Poi, di fronte alle insistenze dei membri della commissione, ha ulteriormente precisato: “In ogni caso se avessi avuto un’opportunità del genere credete che sarei stato così imbelle, che sarei andato lì dove tenevano prigioniero Moro senza tentare di fare niente? Sicuramente mi sarei offerto di prendere il suo posto, anche se non contavo nulla , avrei tentato di intavolare un discorso, come minimo di ricordare il tragitto fatto. E poi, diciamo la verità di che cosa doveva confessarsi quel povero uomo dopo tutto quello che aveva dovuto subire?”.

Insomma nessun segreto, anche sacramentale. “Di un’eventuale confessione non avrei potuto dire nulla, né sui contenuti né sulla circostanze temporali e logistiche, ma non avrei difficoltà alcuna ad ammettere di essere andato nel covo delle Br. È che non ci sono mai stato”. Insomma una “leggenda metropolitana che persiste, purtroppo non ho mai incontrato Moro per consolarlo”, ha detto il Nunzio, un concetto ribadito almeno tre volte nell’audizione.

Una netta smentita delle affermazioni di Francesco Cossiga, allora ministro dell’Interno. “Non so – ha aggiunto Mennini – perché Cossiga disse che io invece avevo visto Moro e lo avevo confessato. Poi ha sbagliato sul fatto che il mio telefono non fosse sotto controllo: lo fu dal 21 aprile e ben oltre il 9 maggio”.

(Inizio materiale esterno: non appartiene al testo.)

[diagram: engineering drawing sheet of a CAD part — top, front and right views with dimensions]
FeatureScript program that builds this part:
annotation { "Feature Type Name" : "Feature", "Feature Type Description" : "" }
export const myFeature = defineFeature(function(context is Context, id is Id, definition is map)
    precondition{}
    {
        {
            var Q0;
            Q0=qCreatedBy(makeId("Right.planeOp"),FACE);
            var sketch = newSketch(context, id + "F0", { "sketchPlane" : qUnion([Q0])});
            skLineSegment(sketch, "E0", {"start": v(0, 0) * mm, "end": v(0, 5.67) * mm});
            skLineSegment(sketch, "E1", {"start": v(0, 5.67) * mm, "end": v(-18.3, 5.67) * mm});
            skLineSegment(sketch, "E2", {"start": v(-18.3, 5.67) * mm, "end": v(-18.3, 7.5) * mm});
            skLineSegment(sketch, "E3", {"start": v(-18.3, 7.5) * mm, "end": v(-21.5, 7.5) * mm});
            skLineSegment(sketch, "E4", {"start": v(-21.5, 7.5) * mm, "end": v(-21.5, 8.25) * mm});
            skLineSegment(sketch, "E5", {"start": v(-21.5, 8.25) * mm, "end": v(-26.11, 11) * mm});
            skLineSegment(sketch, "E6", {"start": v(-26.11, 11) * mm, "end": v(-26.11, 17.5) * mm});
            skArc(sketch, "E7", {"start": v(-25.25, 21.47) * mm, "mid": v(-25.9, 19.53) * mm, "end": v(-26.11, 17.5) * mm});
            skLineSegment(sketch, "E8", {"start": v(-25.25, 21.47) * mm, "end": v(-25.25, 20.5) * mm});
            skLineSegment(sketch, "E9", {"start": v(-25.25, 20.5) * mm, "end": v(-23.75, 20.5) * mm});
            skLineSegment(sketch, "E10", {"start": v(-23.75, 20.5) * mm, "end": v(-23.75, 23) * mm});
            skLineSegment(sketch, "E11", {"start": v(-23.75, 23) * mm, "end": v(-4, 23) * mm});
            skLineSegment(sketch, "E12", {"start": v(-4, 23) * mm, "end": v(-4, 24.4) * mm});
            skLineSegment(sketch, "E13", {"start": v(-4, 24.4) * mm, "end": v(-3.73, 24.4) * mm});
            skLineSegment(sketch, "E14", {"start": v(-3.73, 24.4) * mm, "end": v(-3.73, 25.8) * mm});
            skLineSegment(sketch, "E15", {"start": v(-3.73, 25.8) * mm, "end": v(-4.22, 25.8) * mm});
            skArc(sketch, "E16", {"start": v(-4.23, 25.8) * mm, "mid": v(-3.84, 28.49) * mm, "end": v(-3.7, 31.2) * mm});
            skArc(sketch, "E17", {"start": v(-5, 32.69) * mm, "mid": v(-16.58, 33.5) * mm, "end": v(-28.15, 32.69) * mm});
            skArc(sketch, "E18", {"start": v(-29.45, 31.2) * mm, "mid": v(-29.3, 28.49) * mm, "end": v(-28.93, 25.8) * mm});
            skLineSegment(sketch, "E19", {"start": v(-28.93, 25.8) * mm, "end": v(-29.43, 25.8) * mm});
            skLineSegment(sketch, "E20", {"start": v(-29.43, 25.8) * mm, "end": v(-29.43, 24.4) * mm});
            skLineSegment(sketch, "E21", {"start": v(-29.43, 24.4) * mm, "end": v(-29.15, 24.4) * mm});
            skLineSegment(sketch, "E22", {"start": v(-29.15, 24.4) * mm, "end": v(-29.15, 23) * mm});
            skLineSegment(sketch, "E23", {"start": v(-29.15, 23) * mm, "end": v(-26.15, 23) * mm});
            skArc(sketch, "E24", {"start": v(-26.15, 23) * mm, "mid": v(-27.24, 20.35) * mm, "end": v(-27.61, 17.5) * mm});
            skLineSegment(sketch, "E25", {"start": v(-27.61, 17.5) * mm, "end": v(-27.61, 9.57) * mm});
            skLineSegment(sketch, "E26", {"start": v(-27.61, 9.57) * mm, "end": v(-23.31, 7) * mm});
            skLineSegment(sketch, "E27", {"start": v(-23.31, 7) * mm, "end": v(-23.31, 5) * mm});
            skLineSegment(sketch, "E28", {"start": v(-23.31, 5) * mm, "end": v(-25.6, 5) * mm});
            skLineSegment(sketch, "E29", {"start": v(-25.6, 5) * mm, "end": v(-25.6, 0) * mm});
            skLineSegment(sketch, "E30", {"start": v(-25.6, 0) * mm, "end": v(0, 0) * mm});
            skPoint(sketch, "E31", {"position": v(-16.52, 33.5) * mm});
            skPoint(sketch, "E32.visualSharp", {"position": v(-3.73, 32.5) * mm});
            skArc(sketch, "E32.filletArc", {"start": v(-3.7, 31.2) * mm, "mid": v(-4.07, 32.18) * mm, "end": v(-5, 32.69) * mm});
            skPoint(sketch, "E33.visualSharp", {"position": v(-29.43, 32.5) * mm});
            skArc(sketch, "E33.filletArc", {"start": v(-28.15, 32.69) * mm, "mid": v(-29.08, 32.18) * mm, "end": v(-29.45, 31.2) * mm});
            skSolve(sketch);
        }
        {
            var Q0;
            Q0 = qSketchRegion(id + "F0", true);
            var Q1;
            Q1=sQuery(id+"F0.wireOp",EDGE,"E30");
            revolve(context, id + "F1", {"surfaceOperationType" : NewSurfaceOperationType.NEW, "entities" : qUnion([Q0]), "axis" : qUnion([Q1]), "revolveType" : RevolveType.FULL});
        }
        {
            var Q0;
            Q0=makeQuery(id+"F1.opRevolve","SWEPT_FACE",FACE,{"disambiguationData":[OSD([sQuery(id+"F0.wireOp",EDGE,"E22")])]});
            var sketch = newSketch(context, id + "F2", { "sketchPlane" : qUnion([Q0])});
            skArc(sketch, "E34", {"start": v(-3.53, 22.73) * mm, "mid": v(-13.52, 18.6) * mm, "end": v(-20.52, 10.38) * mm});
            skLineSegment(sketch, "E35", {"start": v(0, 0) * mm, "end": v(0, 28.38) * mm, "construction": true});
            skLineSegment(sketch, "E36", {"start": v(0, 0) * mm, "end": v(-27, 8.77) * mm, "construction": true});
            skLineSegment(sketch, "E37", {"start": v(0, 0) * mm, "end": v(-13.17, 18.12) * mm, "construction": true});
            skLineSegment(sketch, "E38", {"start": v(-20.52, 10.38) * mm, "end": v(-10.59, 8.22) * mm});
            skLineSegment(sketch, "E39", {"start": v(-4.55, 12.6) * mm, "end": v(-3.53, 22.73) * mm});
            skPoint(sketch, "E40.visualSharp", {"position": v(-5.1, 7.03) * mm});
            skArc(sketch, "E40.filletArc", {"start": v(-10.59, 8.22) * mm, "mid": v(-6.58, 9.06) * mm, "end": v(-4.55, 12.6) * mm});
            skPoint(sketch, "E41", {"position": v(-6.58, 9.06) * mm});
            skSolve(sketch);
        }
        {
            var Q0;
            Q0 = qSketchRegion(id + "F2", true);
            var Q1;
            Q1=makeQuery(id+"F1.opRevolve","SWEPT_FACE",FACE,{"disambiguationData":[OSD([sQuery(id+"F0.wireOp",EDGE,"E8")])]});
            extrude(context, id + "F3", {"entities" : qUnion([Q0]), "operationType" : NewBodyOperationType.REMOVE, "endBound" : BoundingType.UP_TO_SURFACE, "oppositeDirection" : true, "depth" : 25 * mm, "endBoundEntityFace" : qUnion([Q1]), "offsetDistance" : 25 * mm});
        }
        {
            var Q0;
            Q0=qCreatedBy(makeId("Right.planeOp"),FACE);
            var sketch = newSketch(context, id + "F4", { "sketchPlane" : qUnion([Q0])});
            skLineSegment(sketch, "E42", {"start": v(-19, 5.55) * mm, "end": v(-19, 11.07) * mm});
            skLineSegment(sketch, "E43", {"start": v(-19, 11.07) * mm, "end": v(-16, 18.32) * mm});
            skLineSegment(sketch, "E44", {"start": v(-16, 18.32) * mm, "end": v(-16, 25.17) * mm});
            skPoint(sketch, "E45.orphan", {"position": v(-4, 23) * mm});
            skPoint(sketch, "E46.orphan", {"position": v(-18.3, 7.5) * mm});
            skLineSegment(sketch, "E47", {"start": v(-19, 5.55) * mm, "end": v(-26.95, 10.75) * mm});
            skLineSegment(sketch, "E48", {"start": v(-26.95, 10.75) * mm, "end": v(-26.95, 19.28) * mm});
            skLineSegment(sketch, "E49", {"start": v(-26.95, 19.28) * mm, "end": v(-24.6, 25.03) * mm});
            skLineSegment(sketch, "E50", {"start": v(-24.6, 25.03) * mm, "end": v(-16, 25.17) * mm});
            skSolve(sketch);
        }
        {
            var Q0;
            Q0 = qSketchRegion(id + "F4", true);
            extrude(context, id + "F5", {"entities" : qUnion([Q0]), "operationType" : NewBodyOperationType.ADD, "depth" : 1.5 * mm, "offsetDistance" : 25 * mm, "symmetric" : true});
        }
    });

Anche se proprio la bobina con la telefonata del 5 maggio risulta scomparsa. Ma anche per il nunzio un sacerdote potrebbe essere davvero andato nel covo delle Br. “Parlandone con la moglie di Moro ipotizzammo che, forse, il prete di cui si parlava era un sacerdote amico di questi mascalzoni”.

Infine Mennini ha confermato anche l’impegno di Paolo VI. “Il Papa voleva che Moro fosse liberato, che si trattasse, ma il clima non era favorevole: c’erano adunanze oceaniche dei sindacati che chiedevano di non cedere, le trasmissioni radio di Gustavo Selva sbilanciate per il “no”, La Malfa che parlava di pena di morte, il governo e lo stesso Pci attestati sulla linea della fermezza. Che avrebbe potuto fare il povero Papa, che a quei tempi tra l’altro stava già male, come avrebbe potuto imporre una posizione diversa?”.

Ha ricordato poi di essere venuto a sapere “due o tre anni dopo che Paolo VI aveva chiesto di mettere a disposizione 10 miliardi di lire perché non so quale fonte aveva fatto balenare le possibilità che le Br potessero accontentarsi di un riscatto. Certo, io avrei trattato, ma io non contavo: si sarebbe potuto convocare le Camere, prendere tempo, immagino lo stesso Moro sperasse che prima o poi la polizia arrivasse alla sua prigione… Come mai è stato detto no a tutto? Se Fanfani avesse detto “trattiamo” si sarebbero fermati”.